Rems-Murr-Kreis

Rems-Murr-Kreis setzt auf die Luca-App

Luca-App auf einem Smartphone
Die App Luca auf einem Smartphone. Foto: Axel Heimken/dpa/Symbolbild © Axel Heimken

Der Rems-Murr-Kreis hat sich beim Entwickler der Luca-App erfolgreich als Modellregion eingebracht. Nach der technischen Einbindung und ersten Schulungen wird der Landkreis spätestens Mitte April als Modellregion startklar sein, teilt das Landratsamt mit. Bis nach Ostern sollen die Voraussetzungen für eine breite Nutzung geschaffen werden. Die App bietet eine schnelle und lückenlose Kontaktnachverfolgung, erstellt automatisch eine persönliche Kontakt- und Besuchshistorie und ermöglicht im Infektionsfall eine verschlüsselte und sichere Kontaktdatenübermittlung an das Gesundheitsamt.

„Die Luca-App könnte unsere Strukturen im Rems-Murr-Kreis sinnvoll ergänzen. Wir testen daher die App im Rahmen eines Modellversuchs. Die klare Bereitschaft von Bürgern, Einzelhandel und Gastronomen, die uns signalisiert wurde, hat uns darin bestärkt, diese App schnell zu nutzen und nicht auf landesweite Lösungen zu warten. Obwohl die steigenden Infektionszahlen derzeit zeigen, dass wir mitten in einer dritten Welle sind, müssen wir uns im Landkreis parallel Gedanken zu Öffnungsperspektiven machen“, so Landrat Dr. Richard Sigel.

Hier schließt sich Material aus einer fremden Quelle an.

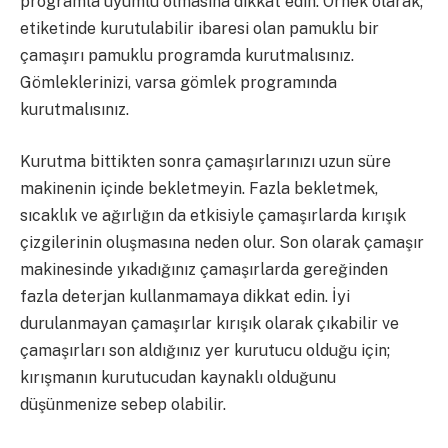
programla uyumlu olmasına dikkat edin. Örnek olarak;
etiketinde kurutulabilir ibaresi olan pamuklu bir
çamaşırı pamuklu programda kurutmalısınız.
Gömleklerinizi, varsa gömlek programında
kurutmalısınız.
Kurutma bittikten sonra çamaşırlarınızı uzun süre
makinenin içinde bekletmeyin. Fazla bekletmek,
sıcaklık ve ağırlığın da etkisiyle çamaşırlarda kırışık
çizgilerinin oluşmasına neden olur. Son olarak çamaşır
makinesinde yıkadığınız çamaşırlarda gereğinden
fazla deterjan kullanmamaya dikkat edin. İyi
durulanmayan çamaşırlar kırışık olarak çıkabilir ve
çamaşırları son aldığınız yer kurutucu olduğu için;
kırışmanın kurutucudan kaynaklı olduğunu
düşünmenize sebep olabilir.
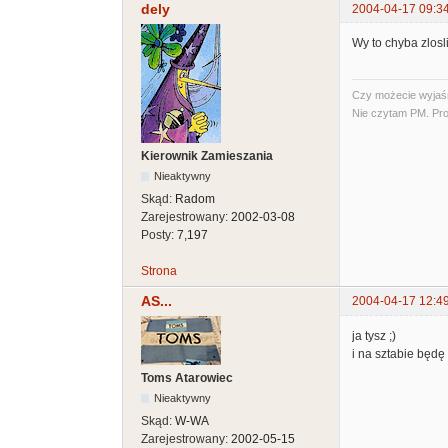
dely
2004-04-17 09:3
Wy to chyba zlosli
Czy możecie wyjaśni
Nie czytam PM. Pro
Kierownik Zamieszania
Nieaktywny
Skąd:
Radom
Zarejestrowany:
2002-03-08
Posty:
7,197
Strona
AS...
2004-04-17 12:4
ja tysz ;)
i na sztabie będę 
Toms Atarowiec
Nieaktywny
Skąd:
W-WA
Zarejestrowany:
2002-05-15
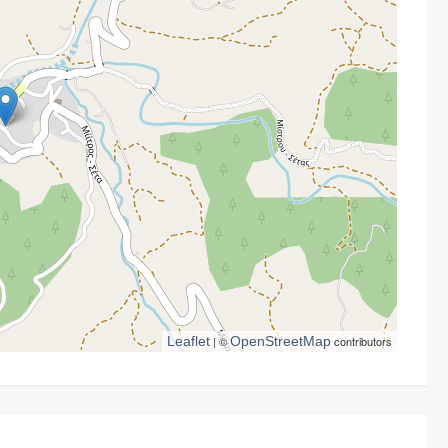
Leaflet
| ©
OpenStreetMap
contributors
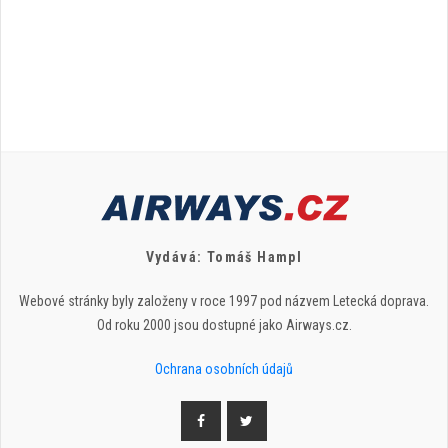
Vydává: Tomáš Hampl
Webové stránky byly založeny v roce 1997 pod názvem Letecká doprava.
Od roku 2000 jsou dostupné jako Airways.cz.
Ochrana osobních údajů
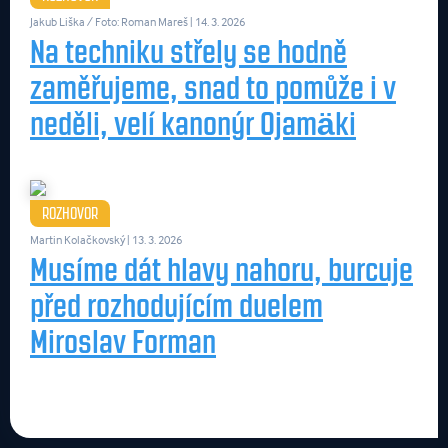
Jakub Liška / Foto: Roman Mareš
| 14. 3. 2026
Na techniku střely se hodně
zaměřujeme, snad to pomůže i v
neděli, velí kanonýr Ojamäki
ROZHOVOR
Martin Kolačkovský
| 13. 3. 2026
Musíme dát hlavy nahoru, burcuje
před rozhodujícím duelem
Miroslav Forman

Gemeinsam mit den Städten und Gemeinden im Rems-Murr-Kreis geht der Landkreis eigenen Angaben zufolge bei der Kontaktpersonennachverfolgung bereits einen Sonderweg und könne auf verlässliche Strukturen zurückgreifen. Die Luca-App könnte ein weiterer Baustein sein, noch schneller und noch digitaler zu werden.

Für ein kreisweites Öffnungskonzept wird es außer der App aber vor allem auch Testkonzepte benötigen, damit erst gar nicht Kontakte von infizierten Personen nachverfolgt werden müssen. An Testkonzepten, die auch in der Fläche und nicht nur begrenzt auf eine einzelne Stadt funktionieren, wird bereits im Landratsamt gemeinsam mit den Städten und Gemeinden gearbeitet. „Und wir hoffen auch, dass wir die App nur eine kurze Zeit im Einsatz haben. Sehr gerne würden wir auf die App wieder verzichten, wenn wir mit dem Impfen bald zügiger vorwärtskommen als bisher“, so Sigel.

Was ist die Luca-App?

Die Luca-App bietet ein System, das den direkten und sicheren Kontaktdatenaustausch zwischen Bürgerinnen und Bürgern, Einrichtungsbetreibern beziehungsweise Veranstaltern und den Gesundheitsämtern ermöglicht. Bei der Luca-App tragen die Nutzer ihre Kontaktdaten in die App ein, die daraufhin wechselnde QR-Codes erzeugt. Diese werden entweder von Einrichtungsbetreibern/Veranstaltern gescannt oder die App-Nutzer scannen ihrerseits beim Besuch einer Einrichtung beziehungsweise einer Veranstaltung einen QR-Code. Tritt ein Infektionsfall ein, werden alle Gäste dieser Einrichtung/Veranstaltung informiert, die sich zur betreffenden Uhrzeit dort aufgehalten haben. Parallel werden die Gesundheitsämter informiert, die dann automatisch Zugriff auf die Daten der übrigen Gäste haben. Damit kann die aufwendige und fehleranfällige Zettelwirtschaft vermieden werden.

Das Sozialministerium des Landes prüft derzeit, ob ein Rahmenvertrag für die Gesundheitsämter zur flächenhaften Nutzung der Luca-App in Baden-Württemberg abgeschlossen werden kann.